TASK DETAILS: Among the entries below, find every line that has "notes" and pull it out.

DATA SUPPLIED:
______________________________

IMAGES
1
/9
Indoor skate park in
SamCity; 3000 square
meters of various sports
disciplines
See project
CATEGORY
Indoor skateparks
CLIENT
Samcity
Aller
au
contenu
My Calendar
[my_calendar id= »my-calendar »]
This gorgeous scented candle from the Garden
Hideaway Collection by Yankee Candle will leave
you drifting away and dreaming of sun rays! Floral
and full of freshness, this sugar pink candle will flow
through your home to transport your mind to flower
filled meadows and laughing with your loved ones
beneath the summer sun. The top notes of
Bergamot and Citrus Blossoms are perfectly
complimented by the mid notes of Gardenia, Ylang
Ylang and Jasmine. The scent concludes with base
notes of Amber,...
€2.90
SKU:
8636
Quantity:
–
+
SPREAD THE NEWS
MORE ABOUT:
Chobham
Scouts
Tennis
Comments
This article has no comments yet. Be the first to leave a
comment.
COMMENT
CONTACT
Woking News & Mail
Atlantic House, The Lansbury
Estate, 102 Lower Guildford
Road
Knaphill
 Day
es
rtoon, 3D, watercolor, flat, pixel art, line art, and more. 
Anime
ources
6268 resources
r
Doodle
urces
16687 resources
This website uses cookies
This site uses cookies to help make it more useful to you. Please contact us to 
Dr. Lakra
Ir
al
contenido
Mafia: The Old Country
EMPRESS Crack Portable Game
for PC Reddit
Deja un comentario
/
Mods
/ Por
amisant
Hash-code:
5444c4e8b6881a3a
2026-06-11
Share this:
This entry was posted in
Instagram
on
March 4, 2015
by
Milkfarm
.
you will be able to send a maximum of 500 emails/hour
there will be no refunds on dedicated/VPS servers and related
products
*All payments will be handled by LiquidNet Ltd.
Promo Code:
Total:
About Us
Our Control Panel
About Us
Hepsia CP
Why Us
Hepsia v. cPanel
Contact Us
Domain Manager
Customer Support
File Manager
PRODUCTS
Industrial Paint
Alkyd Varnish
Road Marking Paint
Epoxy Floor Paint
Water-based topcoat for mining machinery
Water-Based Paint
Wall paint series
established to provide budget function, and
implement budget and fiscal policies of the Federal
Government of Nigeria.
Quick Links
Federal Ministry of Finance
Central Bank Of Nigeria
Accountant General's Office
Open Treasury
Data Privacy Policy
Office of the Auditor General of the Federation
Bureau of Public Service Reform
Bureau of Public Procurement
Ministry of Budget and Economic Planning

______________________________

TASK ANSWER:
beneath the summer sun. The top notes of
complimented by the mid notes of Gardenia, Ylang
notes of Amber,...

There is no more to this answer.